First we loved it. Even me, jobs came quickly, money was decent compared to the Hungarian salaries we earned. But the bubble soon popped... I started to feel that I have to pay a huge price for the money I am earning, which after four years, does not seem that much any more. Enough to pay the mortgage at home and support my mum, but not for much more. We still cannot go for fancy holidays, and we have been living in shared flats for years now, no privacy and lots of conflicts. By now I started to wonder if it is worth.

During these years my other half learnt to speak English from scratch to a decent communication level, he became a chef from a kitchen porter and he feels good like this, even though nothing can substitute fire fighting. His self esteem and social identity is quite messed up.

And me... From being somebody, a respected teacher, national examiner and a highly qualified tutor, I became a customer service person, smiling and licking asses for minimal wage and tips for people who look down on me, or behave like pigs just because they are paying for a certain level of service.
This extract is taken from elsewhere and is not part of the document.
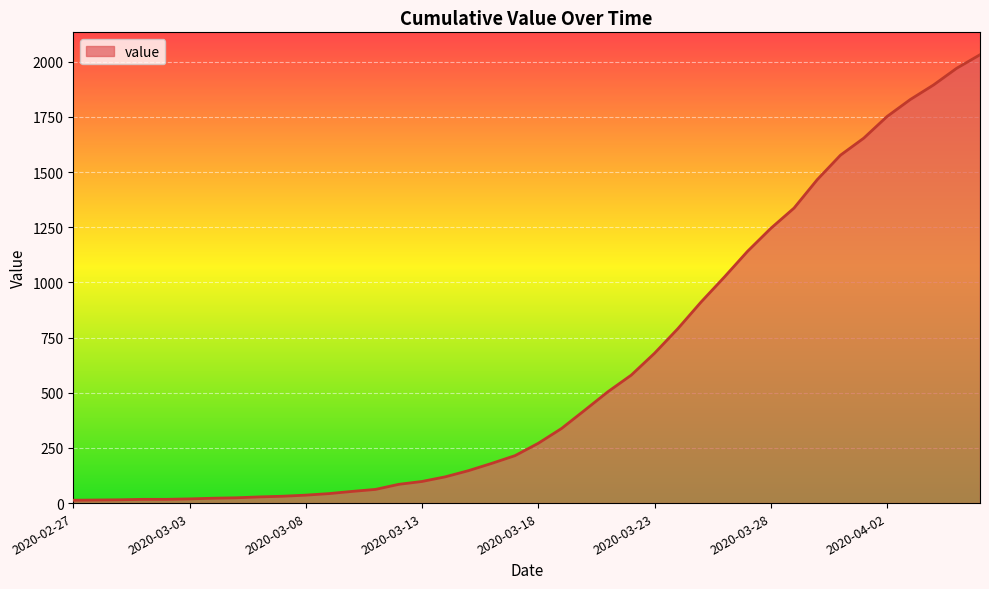

What is the greatest value displayed?

2032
The surprising fact is that the less they pay, the less civilised they are. Right now I work in Surrey, the richest county of England, and here the type of mental and social abuse is much less than during my years in Central London. Actually, Central London is the worst place ever to work at as a customer service assistant. You are nobody, people just want your service and pay, they are not interested in you, or even look down on you. There are exemptions of course, I had some regular customers who became like me and then learnt to appreciate me. The feeling is mutual, and I will always be grateful for that, they kept me going. Interestingly, they were all highly educated people who saw behind the scenes.
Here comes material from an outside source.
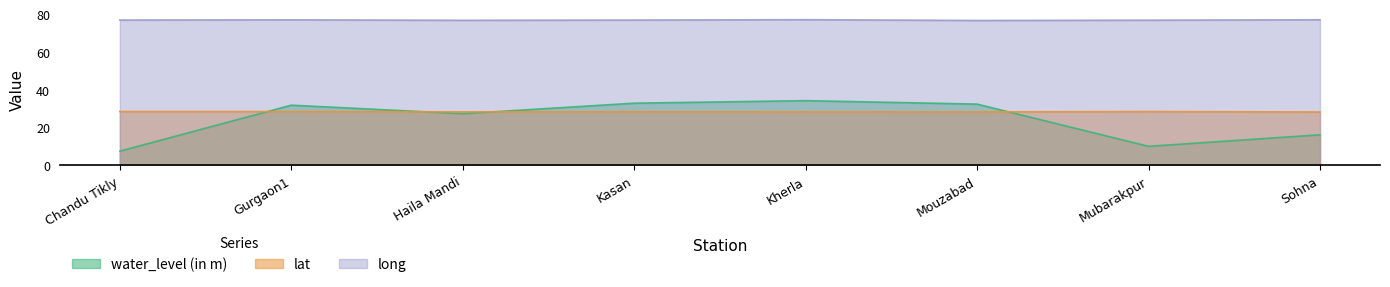

In water_level (in m), how many points are lower than both neighbors (excluding endpoints)?

2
Still, it is not enough. Simply statements like the opening situation in this blog would make me shrink again, raging why I have to endure all this. I am about the change and get a teaching job again, so it will be interesting to see how different that will be after many years in customer service. This is one reason why I started this blog, to see the transition, document it and still give out the frustration created by customer service and my stage of life that I hate. We'll see if anyone reads it and interested in it. I am not going to promote my blog with friends and family, I would rather just write for myself and to the world and to those who are interested in these feelings or those who feel similarly. Those who know me will recognise me anyway >OFeel free to comment :) If not, then just read and enjoy. Abusive comments will not be answered and will be deleted. This is a peaceful blog with no hidden purposes and messages, free from politics and racism. Please respect this.

I have to got to work soon.... Will post again. Have a nice day everyone.